The following are the top stories in the Maltese and overseas newspapers.

The Times of Malta reports how migrants stranded on a tanker which rescued them are to be taken to Italy.

l-orizzont says this was a 'Victory for a firm government'.

In-Nazzjon says the Housing Authority has stopped four schemes. It also reports on the migrants stand-off and how the government was continuing to refuse entry to the tanker.

The Malta Independent leads with talks to alter the time of parliamentary sittings. It also quotes Home Affairs Minister Manuel Mallia insisting that Malta was legally correct to stop a tanker carrying migrants from coming to Malta.

The overseas press

The Wall Street Journal reports the US Justice Department has filed sealed criminal charges against a number of suspects in the attack on the US consulate in Benghazi that killed the American ambassador to Libya and three other Americans. 
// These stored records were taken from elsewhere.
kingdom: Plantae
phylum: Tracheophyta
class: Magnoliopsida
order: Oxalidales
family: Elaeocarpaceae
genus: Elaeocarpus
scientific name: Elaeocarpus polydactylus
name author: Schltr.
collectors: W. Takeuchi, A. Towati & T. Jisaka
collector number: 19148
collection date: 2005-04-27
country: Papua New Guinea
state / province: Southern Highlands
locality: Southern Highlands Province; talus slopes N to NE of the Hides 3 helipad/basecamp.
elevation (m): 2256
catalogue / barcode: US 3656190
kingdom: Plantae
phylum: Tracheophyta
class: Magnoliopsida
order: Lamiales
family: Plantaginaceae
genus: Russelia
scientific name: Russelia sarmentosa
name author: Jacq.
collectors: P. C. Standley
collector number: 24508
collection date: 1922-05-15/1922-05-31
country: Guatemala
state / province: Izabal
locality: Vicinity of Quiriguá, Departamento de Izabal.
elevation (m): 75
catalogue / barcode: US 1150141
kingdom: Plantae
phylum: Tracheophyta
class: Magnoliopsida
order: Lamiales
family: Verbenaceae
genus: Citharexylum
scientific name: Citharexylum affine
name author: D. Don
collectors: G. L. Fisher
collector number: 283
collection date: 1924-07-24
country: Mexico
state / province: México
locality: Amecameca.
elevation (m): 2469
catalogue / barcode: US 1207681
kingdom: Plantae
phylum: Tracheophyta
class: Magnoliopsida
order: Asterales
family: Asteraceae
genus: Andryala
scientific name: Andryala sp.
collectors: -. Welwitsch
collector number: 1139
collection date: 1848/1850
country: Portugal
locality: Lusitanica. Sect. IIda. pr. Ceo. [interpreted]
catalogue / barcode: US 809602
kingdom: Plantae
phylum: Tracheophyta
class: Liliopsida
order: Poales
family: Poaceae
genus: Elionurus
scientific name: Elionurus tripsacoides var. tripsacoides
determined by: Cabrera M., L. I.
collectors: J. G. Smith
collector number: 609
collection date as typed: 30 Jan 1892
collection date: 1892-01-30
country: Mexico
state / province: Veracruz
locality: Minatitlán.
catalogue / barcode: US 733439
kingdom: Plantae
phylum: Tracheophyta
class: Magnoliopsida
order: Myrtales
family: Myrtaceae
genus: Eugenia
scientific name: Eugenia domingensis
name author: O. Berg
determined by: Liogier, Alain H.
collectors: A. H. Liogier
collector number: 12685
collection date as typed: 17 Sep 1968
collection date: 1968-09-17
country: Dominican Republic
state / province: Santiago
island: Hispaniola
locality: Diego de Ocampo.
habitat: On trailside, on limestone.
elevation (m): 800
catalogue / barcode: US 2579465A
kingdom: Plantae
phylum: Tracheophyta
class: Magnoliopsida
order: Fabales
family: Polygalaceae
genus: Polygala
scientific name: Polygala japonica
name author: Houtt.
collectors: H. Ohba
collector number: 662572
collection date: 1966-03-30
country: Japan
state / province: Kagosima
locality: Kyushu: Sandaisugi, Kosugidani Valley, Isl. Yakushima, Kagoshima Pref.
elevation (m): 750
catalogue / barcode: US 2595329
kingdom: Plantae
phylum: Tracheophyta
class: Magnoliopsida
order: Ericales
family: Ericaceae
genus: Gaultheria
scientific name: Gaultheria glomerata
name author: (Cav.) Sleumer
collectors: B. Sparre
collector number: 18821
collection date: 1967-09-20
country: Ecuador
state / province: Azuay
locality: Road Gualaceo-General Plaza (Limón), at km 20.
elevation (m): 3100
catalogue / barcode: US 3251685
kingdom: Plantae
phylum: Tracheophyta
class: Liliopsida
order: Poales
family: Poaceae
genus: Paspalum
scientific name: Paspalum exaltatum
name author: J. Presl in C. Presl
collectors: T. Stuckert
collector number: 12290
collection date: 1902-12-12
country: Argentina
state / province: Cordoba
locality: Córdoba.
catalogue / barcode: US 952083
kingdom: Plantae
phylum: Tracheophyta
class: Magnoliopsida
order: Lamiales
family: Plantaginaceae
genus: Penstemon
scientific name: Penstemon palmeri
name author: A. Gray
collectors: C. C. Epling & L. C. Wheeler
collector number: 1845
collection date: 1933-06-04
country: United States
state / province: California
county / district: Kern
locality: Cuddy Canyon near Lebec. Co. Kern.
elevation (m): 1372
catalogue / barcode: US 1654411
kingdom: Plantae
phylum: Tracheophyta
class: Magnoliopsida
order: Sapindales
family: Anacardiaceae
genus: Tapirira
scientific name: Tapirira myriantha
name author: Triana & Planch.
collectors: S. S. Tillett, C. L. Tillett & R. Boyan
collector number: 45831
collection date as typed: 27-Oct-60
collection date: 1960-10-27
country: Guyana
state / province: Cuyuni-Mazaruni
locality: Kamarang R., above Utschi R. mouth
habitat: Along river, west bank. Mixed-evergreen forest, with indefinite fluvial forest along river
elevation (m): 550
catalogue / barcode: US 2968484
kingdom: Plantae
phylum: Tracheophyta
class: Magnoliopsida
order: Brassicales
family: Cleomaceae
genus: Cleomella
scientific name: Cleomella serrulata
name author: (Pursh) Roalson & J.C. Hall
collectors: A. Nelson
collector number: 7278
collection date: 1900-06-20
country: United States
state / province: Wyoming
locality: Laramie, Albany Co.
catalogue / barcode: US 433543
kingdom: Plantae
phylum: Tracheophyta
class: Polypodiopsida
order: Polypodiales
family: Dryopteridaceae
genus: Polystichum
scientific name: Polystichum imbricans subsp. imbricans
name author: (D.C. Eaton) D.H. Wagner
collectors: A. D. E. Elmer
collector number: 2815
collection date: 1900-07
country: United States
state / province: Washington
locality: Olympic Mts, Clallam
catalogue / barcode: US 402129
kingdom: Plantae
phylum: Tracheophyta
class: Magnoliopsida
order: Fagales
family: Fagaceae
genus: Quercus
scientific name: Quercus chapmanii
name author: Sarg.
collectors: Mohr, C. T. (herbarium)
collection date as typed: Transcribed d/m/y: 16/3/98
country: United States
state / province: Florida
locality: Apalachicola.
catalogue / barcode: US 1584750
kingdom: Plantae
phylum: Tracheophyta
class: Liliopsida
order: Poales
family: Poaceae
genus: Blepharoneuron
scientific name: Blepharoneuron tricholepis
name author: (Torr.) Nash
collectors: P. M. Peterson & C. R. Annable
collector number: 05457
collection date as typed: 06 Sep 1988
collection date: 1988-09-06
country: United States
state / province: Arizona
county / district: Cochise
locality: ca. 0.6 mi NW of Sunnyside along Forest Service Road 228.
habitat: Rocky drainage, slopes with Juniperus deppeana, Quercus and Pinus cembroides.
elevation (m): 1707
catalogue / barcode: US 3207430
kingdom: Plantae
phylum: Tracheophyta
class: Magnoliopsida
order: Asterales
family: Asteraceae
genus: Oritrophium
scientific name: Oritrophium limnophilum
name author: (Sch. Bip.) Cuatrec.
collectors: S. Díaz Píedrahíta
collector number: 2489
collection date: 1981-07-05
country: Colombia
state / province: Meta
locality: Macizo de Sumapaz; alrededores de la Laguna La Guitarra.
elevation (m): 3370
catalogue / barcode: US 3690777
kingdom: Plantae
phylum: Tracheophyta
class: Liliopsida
Yemen was thrust back into the forefront of the international fight against terrorism Tuesday when the US and Britain evacuated embassy staff due to a threatened attack, a suspected US drone killed four alleged members of al-Qaida, and militants shot down a Yemeni army helicopter. The Associated Press says as Westerners flew out of the country, Yemeni authorities launched a wide investigation into the al-Qaida threat to multiple potential targets in the Arab nation.

O Globo reports Brazil-based Guardian reporter Glenn Greenwald has said he had received nearly 20,000 secret US government documents from intelligence leaker Edward Snowden. Greenwald, an American who was among the first to release details of Washington's vast electronic surveillance programme, gave no details of the content of the files as he testified before the Brazilian Senate's foreign relations committee.

USA Today says a military judge has reduced US army whistleblower Bradley Manning’s maximum possible sentence in the WikiLeaks case to 90 years in prison. Manning had faced up to 136 years after he was convicted of charges related to his disclosure of classified information to the anti-secrecy website, but the judge, Army Colonel Denise Lind, found during his sentencing hearing that a number of the charges refer to the same actions.

A baby boy allegedly sold by the doctor who delivered him in China, has been reunited with his parents, China Daily reports, in a case highlighting the problem of child trafficking. 

Metro says a man whose wife gave birth while he raced to get her to hospital said the distraction caused him to roll the car four-times on a Swedish motorway. Samaher Mezban was entering the final stages of labour when her husband, who had taken his eyes off the road to see his daughter emerge, lost control of the car. It veered into a ditch before rolling over four times. When the car came to a rest, the baby's father could not find the child but finally spotted her under the passenger seat. Emergency workers then drove the family to hospital. No one was seriously hurt in the accident.

A toddler who served as the best man at his parents’ wedding over the weekend, has died due to complications associated with Fanconi anemia, a rare blood disorder, the Today Show reports. Logan Stevenson had been suffering from leukemia and malignant tumours on his kidneys since December 2011. When doctors recently told his parents, Christine Swidorsky and Sean Stevenson, that their son only had a few weeks to live, the couple decided to get married last Saturday instead of next July, as they had planned, so that their son could be there. But Logan took a turn for the worse on Monday when he began to have trouble breathing.